__YOUR GOAL__. Copy word for word the material from the line with "This item is" up to and including the line with "Advertise on Satori News", leaving out the pictures.

***** SUPPLIED DATA *****

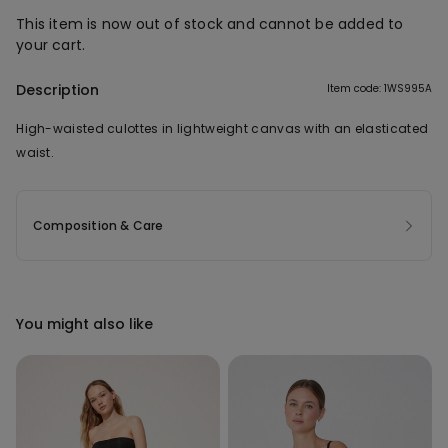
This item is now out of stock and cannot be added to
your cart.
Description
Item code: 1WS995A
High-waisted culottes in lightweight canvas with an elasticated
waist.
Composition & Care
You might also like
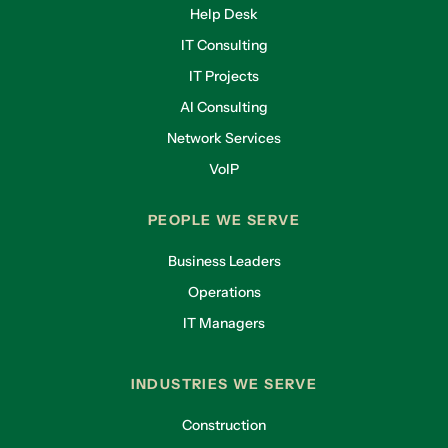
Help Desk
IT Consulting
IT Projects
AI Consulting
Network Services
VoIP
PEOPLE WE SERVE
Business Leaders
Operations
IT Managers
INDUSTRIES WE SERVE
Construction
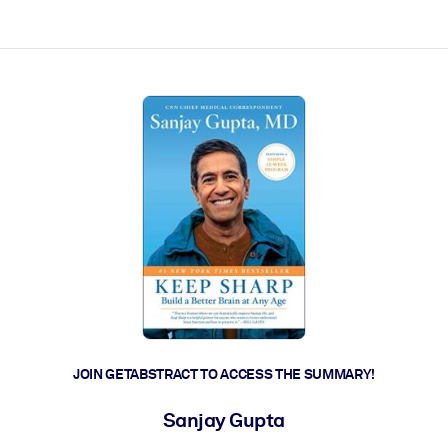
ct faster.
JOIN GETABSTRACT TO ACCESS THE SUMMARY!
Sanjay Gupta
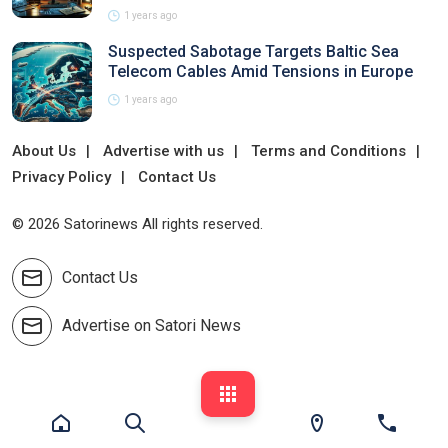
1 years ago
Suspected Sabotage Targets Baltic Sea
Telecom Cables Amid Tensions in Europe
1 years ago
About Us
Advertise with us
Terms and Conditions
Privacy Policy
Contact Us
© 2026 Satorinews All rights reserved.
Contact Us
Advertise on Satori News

*****
***** SUPPLIED DATA *****

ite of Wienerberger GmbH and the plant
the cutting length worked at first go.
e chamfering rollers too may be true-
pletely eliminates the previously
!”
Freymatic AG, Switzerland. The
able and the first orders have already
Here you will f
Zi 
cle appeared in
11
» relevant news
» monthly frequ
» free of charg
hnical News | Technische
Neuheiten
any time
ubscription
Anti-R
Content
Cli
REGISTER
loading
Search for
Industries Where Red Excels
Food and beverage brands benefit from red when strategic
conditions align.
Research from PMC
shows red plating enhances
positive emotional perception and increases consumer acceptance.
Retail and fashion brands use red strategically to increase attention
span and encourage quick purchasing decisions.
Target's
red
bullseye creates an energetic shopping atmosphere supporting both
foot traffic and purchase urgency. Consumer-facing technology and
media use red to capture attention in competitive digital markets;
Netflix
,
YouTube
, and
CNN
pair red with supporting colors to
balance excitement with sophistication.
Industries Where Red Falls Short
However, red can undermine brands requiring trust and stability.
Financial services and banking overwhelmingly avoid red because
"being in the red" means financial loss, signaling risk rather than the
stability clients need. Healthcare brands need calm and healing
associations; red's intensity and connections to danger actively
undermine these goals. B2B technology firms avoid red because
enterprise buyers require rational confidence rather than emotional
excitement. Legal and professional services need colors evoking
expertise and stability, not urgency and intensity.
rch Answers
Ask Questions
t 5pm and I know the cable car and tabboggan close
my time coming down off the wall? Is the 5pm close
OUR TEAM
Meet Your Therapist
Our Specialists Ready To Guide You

*****
***** SUPPLIED DATA *****

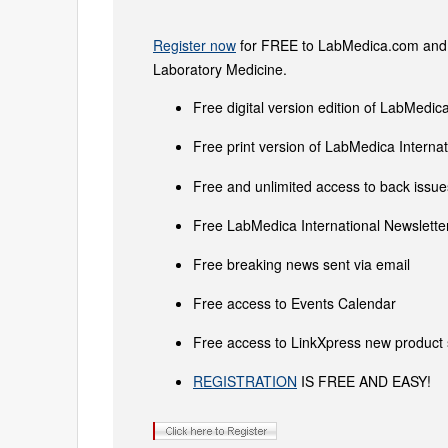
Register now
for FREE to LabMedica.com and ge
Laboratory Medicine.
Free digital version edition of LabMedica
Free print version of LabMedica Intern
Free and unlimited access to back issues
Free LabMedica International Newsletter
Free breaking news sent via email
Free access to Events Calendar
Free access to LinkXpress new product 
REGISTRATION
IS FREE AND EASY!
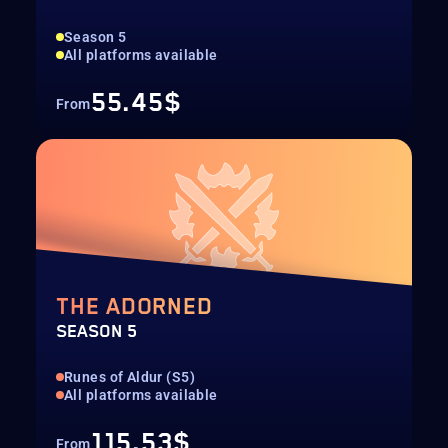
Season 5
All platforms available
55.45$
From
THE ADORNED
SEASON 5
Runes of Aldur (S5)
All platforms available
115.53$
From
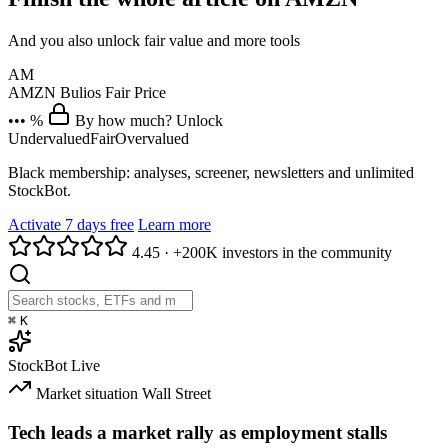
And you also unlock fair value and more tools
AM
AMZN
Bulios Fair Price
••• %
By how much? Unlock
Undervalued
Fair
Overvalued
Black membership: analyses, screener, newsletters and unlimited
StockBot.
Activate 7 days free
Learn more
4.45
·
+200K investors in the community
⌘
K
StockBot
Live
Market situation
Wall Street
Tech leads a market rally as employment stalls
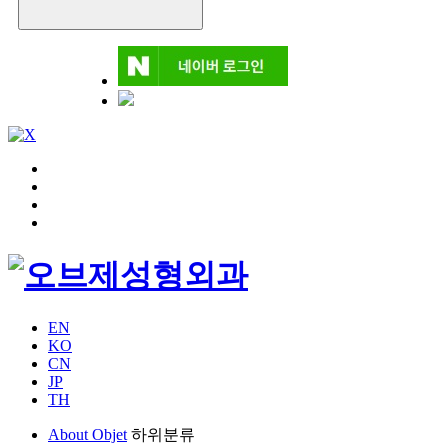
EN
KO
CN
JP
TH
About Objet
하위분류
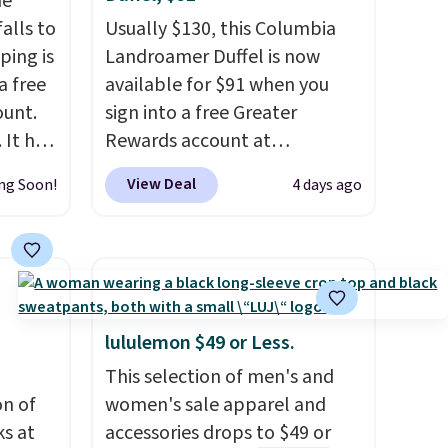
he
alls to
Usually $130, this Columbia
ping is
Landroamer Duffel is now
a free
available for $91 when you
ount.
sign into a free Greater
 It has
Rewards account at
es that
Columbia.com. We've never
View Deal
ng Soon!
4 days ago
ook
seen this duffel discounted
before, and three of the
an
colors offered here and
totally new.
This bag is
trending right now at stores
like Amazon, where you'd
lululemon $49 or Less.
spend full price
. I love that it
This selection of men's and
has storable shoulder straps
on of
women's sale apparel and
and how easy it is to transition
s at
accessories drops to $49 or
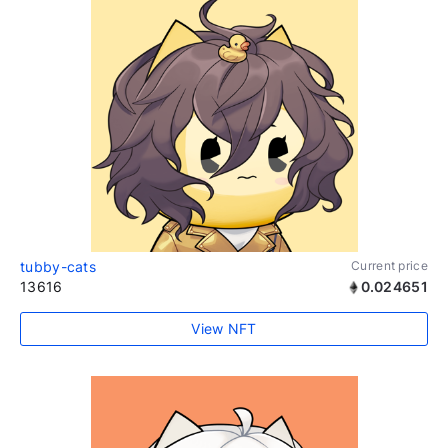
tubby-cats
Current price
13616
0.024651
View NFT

*****

__ANSWER__.
This item is now out of stock and cannot be added to
your cart.
Description
Item code: 1WS995A
High-waisted culottes in lightweight canvas with an elasticated
waist.
Composition & Care
You might also like
Help Desk
IT Consulting
IT Projects
AI Consulting
Network Services
VoIP
PEOPLE WE SERVE
Business Leaders
Operations
IT Managers
INDUSTRIES WE SERVE
Construction
ct faster.
JOIN GETABSTRACT TO ACCESS THE SUMMARY!
Sanjay Gupta
1 years ago
Suspected Sabotage Targets Baltic Sea
Telecom Cables Amid Tensions in Europe
1 years ago
About Us
Advertise with us
Terms and Conditions
Privacy Policy
Contact Us
© 2026 Satorinews All rights reserved.
Contact Us
Advertise on Satori News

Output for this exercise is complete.